Here are a couple of solutions:
# 1
ag <- aggregate(c(x), data.frame(index = c(index), col = c(col(x))), sum)
xt <- xtabs(x ~., ag)
# 2
m <- mapply(rowsum, as.data.frame(x), as.data.frame(index))
dimnames(m) <- list(levels(factor(index)), 1:ncol(index))
The second only works if every column of index has at least one of each level and also requires that there be at least 2 levels; however, its faster.
This is ugly and works but there's a much better way to do it that is more generalizable.
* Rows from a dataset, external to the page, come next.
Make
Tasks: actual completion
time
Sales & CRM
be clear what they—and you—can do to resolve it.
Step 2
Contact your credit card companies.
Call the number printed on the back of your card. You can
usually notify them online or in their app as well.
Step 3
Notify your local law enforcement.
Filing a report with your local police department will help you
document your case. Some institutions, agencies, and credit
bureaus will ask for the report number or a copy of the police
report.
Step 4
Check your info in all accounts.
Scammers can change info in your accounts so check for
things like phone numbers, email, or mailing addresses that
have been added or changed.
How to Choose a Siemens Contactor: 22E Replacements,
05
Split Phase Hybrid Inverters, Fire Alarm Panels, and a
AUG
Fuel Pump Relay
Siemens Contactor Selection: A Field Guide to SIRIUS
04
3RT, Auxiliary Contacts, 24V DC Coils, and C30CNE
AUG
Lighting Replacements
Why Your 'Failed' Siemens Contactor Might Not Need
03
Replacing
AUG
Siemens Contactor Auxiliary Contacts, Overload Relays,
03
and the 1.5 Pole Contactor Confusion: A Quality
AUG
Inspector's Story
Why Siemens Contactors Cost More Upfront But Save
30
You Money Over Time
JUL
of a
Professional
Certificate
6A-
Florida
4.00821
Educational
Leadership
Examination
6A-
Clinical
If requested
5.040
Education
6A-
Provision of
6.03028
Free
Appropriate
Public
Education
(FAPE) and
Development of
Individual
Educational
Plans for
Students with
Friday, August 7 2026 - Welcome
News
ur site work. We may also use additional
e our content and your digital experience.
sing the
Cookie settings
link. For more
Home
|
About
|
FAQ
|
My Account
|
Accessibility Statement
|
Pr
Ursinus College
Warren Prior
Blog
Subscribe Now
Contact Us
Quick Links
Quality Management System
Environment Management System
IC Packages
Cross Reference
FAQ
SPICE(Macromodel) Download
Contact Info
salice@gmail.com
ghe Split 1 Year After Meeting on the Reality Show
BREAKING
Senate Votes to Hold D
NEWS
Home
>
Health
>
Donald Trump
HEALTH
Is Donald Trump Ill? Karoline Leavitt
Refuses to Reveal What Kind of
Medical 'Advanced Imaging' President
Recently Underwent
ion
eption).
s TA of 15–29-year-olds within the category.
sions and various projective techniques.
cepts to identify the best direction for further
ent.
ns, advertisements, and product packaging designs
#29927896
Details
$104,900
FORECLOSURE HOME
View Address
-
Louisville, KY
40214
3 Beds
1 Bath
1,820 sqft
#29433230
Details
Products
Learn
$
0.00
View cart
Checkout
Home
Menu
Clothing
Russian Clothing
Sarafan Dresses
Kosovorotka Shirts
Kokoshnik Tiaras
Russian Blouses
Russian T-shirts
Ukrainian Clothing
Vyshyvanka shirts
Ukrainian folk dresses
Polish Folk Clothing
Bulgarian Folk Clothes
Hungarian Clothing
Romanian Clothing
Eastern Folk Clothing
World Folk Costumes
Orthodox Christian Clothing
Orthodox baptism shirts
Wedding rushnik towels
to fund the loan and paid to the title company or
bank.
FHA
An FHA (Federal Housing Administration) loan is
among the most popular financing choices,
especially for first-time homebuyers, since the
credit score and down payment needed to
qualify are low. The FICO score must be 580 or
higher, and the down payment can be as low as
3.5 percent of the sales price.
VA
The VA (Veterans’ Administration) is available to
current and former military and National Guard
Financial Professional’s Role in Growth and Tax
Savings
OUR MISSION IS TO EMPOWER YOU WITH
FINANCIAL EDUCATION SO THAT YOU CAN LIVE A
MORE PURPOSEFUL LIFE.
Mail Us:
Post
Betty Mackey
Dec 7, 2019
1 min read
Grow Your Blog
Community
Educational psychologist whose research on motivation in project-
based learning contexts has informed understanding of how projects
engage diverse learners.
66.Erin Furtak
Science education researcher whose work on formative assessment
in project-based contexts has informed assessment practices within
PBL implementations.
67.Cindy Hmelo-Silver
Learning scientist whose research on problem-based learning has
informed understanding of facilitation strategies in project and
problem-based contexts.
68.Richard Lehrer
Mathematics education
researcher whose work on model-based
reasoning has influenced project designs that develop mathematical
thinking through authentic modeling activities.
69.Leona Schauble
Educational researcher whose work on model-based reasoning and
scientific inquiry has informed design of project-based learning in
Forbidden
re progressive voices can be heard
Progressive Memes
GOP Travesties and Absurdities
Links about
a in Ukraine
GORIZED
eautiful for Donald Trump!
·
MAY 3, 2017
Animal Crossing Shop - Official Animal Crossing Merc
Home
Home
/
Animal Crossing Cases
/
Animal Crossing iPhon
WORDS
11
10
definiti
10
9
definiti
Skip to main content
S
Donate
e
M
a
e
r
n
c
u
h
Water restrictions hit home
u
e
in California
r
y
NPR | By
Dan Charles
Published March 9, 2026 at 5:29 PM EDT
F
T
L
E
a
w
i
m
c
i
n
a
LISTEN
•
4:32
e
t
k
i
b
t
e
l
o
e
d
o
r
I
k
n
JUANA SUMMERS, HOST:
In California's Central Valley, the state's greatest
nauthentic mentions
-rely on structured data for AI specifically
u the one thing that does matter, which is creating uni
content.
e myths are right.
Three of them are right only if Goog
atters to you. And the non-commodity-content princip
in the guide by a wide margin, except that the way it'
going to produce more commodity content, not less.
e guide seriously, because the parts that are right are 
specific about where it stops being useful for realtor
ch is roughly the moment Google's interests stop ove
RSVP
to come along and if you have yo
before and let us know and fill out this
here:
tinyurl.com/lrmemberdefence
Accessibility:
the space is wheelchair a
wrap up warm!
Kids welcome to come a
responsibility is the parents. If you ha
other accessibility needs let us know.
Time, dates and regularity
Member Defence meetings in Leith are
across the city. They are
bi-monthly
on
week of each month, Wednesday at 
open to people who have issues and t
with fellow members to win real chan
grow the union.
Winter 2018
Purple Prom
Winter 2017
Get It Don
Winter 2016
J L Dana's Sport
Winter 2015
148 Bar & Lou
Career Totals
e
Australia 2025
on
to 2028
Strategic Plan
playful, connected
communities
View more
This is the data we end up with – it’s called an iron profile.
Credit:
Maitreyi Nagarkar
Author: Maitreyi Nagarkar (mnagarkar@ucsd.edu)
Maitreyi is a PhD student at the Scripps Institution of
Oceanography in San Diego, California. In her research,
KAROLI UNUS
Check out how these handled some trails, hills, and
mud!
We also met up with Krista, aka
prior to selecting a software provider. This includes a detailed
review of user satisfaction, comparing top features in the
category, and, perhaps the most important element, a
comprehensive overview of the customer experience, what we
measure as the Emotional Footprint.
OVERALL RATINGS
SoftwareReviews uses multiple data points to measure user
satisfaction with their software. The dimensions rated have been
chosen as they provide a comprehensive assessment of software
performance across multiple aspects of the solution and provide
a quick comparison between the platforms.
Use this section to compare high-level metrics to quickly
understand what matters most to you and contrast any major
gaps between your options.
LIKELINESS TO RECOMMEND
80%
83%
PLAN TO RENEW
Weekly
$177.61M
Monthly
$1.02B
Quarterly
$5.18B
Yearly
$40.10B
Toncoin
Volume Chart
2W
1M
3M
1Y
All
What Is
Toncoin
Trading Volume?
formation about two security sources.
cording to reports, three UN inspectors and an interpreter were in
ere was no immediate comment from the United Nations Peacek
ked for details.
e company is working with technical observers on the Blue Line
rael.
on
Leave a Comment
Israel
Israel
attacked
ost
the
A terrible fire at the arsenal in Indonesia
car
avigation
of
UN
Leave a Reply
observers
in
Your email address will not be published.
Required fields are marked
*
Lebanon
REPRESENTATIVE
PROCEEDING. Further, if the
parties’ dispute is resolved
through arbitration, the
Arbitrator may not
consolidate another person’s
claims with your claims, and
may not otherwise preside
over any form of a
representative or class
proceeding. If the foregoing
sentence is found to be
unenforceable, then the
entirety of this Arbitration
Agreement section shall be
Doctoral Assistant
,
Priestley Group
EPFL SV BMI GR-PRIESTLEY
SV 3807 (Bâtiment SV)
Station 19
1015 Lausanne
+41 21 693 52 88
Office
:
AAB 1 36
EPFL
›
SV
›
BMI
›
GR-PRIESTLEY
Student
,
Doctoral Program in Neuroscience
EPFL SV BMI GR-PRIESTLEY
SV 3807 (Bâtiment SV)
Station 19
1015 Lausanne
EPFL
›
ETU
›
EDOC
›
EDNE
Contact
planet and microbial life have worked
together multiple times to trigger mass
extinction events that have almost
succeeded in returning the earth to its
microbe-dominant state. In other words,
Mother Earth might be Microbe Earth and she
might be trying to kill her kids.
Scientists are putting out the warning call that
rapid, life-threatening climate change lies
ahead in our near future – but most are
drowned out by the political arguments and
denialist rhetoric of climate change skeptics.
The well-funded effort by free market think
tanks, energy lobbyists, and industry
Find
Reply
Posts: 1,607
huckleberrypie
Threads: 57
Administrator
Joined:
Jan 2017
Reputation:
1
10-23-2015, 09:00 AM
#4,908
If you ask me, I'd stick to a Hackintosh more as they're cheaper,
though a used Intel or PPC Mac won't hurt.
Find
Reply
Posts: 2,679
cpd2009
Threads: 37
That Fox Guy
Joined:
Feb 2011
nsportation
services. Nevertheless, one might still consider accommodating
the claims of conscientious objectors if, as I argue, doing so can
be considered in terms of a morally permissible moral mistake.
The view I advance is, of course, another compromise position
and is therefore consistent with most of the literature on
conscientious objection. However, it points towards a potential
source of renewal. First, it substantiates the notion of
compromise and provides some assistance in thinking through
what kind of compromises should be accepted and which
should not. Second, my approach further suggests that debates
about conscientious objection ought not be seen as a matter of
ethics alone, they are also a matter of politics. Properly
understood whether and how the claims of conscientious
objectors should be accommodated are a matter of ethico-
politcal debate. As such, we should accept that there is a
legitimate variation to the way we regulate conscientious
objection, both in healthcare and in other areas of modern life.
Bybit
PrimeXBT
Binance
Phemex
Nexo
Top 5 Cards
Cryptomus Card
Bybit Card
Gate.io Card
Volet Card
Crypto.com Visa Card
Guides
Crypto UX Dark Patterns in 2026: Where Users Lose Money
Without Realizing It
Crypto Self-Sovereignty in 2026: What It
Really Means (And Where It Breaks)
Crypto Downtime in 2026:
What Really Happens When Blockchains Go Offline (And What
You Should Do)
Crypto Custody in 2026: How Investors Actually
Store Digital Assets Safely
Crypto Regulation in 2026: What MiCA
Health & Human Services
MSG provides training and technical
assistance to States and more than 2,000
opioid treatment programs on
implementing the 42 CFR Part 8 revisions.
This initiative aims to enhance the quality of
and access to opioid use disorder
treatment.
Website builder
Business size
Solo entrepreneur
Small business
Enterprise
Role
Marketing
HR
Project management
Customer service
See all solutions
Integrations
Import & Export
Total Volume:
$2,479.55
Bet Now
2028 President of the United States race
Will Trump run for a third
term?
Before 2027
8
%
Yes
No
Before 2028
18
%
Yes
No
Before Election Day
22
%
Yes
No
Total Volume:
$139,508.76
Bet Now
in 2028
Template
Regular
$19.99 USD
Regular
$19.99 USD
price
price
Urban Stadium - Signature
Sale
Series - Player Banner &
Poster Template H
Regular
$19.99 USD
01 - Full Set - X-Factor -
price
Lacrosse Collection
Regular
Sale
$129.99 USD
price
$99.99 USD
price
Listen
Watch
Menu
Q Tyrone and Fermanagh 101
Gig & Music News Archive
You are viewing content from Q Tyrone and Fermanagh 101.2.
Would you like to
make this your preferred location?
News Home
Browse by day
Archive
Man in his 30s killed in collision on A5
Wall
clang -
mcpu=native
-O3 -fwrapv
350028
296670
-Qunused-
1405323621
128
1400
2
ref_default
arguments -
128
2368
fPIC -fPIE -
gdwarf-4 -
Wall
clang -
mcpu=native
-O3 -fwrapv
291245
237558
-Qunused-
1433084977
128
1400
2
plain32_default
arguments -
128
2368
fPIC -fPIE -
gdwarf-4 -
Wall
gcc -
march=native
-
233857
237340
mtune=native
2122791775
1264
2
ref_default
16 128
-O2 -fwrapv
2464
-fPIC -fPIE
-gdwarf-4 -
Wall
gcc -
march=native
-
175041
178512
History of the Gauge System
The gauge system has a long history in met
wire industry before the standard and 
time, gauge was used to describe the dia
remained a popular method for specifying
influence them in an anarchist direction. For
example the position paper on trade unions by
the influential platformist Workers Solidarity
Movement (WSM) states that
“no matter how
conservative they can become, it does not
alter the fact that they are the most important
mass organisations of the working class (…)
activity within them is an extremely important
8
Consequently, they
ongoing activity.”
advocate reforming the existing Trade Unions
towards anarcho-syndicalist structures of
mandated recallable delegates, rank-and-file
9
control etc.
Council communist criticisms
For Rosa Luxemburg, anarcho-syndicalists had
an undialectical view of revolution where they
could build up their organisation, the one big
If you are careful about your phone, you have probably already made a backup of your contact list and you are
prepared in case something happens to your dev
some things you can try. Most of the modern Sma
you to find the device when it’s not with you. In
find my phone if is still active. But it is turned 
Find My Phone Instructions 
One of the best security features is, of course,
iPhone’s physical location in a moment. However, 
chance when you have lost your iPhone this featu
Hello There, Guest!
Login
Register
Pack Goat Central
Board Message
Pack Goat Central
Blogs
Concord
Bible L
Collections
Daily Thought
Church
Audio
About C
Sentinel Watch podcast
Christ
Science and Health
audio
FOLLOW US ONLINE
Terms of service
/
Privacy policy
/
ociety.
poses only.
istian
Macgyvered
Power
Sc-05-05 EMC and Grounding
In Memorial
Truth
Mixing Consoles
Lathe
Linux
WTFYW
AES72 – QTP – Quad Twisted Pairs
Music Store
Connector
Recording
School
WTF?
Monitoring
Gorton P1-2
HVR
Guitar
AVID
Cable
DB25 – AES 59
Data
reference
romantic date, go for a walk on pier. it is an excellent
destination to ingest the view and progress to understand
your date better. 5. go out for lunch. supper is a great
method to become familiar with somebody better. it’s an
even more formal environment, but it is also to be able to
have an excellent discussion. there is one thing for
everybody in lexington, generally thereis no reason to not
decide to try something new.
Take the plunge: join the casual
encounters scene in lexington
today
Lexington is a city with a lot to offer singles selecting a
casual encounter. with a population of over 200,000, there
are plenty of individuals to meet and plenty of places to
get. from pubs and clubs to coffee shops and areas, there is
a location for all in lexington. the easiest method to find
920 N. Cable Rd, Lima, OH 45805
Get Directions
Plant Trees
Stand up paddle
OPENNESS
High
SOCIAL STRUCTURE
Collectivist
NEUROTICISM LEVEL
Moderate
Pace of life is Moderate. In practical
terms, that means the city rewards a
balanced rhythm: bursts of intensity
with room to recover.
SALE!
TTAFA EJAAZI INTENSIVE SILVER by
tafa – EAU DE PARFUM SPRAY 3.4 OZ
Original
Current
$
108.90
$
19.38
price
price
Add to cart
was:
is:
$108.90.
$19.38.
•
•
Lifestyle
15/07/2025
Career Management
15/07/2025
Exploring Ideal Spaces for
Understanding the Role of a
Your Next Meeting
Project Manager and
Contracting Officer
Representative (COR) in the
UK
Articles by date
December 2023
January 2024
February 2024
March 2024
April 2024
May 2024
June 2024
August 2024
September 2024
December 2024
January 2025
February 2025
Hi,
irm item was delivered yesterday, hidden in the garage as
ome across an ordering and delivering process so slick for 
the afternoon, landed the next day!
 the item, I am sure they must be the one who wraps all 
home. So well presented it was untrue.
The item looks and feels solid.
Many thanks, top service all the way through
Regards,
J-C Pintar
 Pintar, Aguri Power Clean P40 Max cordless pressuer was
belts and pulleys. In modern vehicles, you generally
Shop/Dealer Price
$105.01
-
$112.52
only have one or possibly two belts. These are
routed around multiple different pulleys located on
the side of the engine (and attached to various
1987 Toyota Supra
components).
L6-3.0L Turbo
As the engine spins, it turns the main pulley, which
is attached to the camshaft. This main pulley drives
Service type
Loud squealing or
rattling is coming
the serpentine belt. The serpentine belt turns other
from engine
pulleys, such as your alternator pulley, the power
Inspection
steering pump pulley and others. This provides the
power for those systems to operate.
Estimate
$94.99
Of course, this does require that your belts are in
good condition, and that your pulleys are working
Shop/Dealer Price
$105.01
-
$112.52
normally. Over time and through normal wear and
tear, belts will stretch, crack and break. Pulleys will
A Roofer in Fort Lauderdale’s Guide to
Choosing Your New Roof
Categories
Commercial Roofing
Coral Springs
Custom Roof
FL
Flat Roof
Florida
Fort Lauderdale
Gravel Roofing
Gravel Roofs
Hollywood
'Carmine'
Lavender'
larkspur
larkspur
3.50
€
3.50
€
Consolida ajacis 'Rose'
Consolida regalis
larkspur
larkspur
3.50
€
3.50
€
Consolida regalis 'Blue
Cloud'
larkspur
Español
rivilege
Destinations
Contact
Just getting the ball rolling.
data.frame("col1"=as.numeric(table(rep(index[,1], x[,1]))),
"col2"=as.numeric(table(rep(index[,2], x[,2]))),
row.names=names(table(index)))
I still suspect there's a better option, but this seems reasonably fast actually:
index <- matrix(sample(LETTERS[1:4],size = 500*1000,replace = TRUE),500,10000)
x <- matrix(sample(1:10,500*10000,replace = TRUE),500,10000)
rs <- matrix(NA,4,10000)
rownames(rs) <- LETTERS[1:4]
for (i in LETTERS[1:4]){
tmp <- x
tmp[index != i] <- 0
rs[i,] <- colSums(tmp)
}
It runs in ~0.8 seconds on my machine. I upped the number of categories to four and scaled it up to the size data you have. But I don't having to copy x each time.
You can get clever with matrix multiplication, but I think you still have to do one row or column at a time.
You used tapply. If you add mapply, you can complete your objective.
It does the same thing as that for loop.
index <- matrix(c("A","A","B","B","B","B","A","A"),4,2)
x <- matrix(1:8,4,2)
mapply( function(i) tapply(x[,i], index[,i], sum), 1:2 )
result:
[,1] [,2]
A 3 15
B 7 11